Mr Pena Nieto announced earlier on Thursday that he had called off the 31 January trip after Mr Trump suggested he should do just that.
“If Mexico is unwilling to pay for the badly needed wall, then it would be better to cancel the upcoming meeting,” the US president wrote on Twitter on Thursday morning.
Earlier Mr Pena Nieto said he “lamented” the plans for the barrier.
In a televised address, the Mexican leader told the nation: “I’ve said time and again: Mexico won’t pay for any wall.
“I regret and condemn the decision of the United States to continue construction of a wall that, for years, has divided us instead of uniting us.”
Mr Pena Nieto met Mr Trump – then a presidential candidate – in Mexico City in September and came under intense criticism at home. His approval ratings remain low.

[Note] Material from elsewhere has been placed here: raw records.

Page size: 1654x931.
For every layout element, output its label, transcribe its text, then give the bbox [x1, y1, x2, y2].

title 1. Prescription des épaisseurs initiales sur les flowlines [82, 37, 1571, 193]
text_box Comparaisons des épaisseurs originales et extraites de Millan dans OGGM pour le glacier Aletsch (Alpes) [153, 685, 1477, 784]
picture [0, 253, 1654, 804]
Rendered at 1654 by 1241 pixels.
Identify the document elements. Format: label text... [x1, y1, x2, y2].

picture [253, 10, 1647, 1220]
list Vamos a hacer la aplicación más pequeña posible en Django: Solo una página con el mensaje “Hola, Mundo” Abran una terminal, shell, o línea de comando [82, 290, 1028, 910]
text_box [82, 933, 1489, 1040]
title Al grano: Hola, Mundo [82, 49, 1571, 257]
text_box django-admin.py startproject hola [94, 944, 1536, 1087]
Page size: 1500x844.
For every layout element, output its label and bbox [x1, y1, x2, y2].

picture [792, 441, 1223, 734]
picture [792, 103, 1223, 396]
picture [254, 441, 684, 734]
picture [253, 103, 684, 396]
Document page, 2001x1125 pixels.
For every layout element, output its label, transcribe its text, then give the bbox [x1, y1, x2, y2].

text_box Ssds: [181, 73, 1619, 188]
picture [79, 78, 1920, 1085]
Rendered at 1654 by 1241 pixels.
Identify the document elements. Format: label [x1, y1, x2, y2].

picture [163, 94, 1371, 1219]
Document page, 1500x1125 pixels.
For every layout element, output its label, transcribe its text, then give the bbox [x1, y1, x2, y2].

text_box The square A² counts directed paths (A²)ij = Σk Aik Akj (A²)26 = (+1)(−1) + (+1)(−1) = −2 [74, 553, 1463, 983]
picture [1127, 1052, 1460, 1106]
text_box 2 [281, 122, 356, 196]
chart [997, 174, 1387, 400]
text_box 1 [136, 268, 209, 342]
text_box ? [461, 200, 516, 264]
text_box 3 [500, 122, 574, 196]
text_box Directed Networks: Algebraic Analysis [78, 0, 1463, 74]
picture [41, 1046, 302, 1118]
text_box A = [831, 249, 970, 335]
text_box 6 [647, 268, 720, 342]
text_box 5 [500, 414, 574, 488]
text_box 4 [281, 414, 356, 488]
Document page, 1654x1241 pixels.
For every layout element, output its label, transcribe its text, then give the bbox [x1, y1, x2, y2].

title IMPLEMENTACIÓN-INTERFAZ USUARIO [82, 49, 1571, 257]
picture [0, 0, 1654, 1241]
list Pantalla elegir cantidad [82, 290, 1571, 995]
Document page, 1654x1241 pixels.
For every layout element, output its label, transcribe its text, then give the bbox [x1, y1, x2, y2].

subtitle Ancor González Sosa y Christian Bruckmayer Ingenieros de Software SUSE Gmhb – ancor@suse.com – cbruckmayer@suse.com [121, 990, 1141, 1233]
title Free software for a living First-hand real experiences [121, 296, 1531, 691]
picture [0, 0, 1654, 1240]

Nieto had no option – Will Grant, BBC News, Mexico City
Mr Nieto is facing the lowest approval ratings of any Mexican president over the past two decades. Much of that unpopularity is down to Donald Trump. Many Mexicans consider their leader lacks the necessary steel to deal with the new Republican president and has been railroaded on everything from the border wall to Nafta.
So when President Trump challenged – some might even say goaded – him to cancel their meeting, Mr Pena Nieto was left with little other option.
He would have been perceived as very weak if he had travelled to Washington for talks and for many here, it would have been tantamount to accepting Mr Trump’s central claim – that Mexico will pay for the US border wall. If not up front, then eventually.
That is simply unacceptable to most ordinary Mexicans who view the wall as unnecessary, inhumane, expensive and ineffective.
As their elected leader, at least for the next 18 months, Enrique Pena Nieto was duty-bound to deliver that message to the White House.
Building a barrier along the 2,000 mile (3,200km) US boundary with Mexico was one of Mr Trump’s key election pledges.
As he signed the directive at the Department of Homeland Security on Wednesday, he spoke of a “crisis” on the southern US border.
His executive orders also called for hiring 10,000 immigration officials to help boost border patrol efforts.
“A nation without borders is not a nation,” Mr Trump said. “Beginning today the United States gets back control of its borders.”
On Thursday – less than a day after Mr Trump’s announcement – US media reported that the chief of US Border Patrol is leaving the job.
It is unclear if Mark Morgan, who heads the agency charged with securing US borders, was forced out or resigned.
The executive orders are among a flurry expected on national and border security this week.
In other developments:
- UK Prime Minister Theresa May will press to renew the UK’s special relationship with the US as she prepares to meet the new president
- Mr Trump said he believed waterboarding works, but he would rely on the advice of Defence Secretary James Mattis and CIA director Mike Pompeo
- Mr Trump ordered cuts in federal grants to “sanctuary cities” – about 400 generally left-leaning locations nationwide that have policies protecting undocumented immigrants.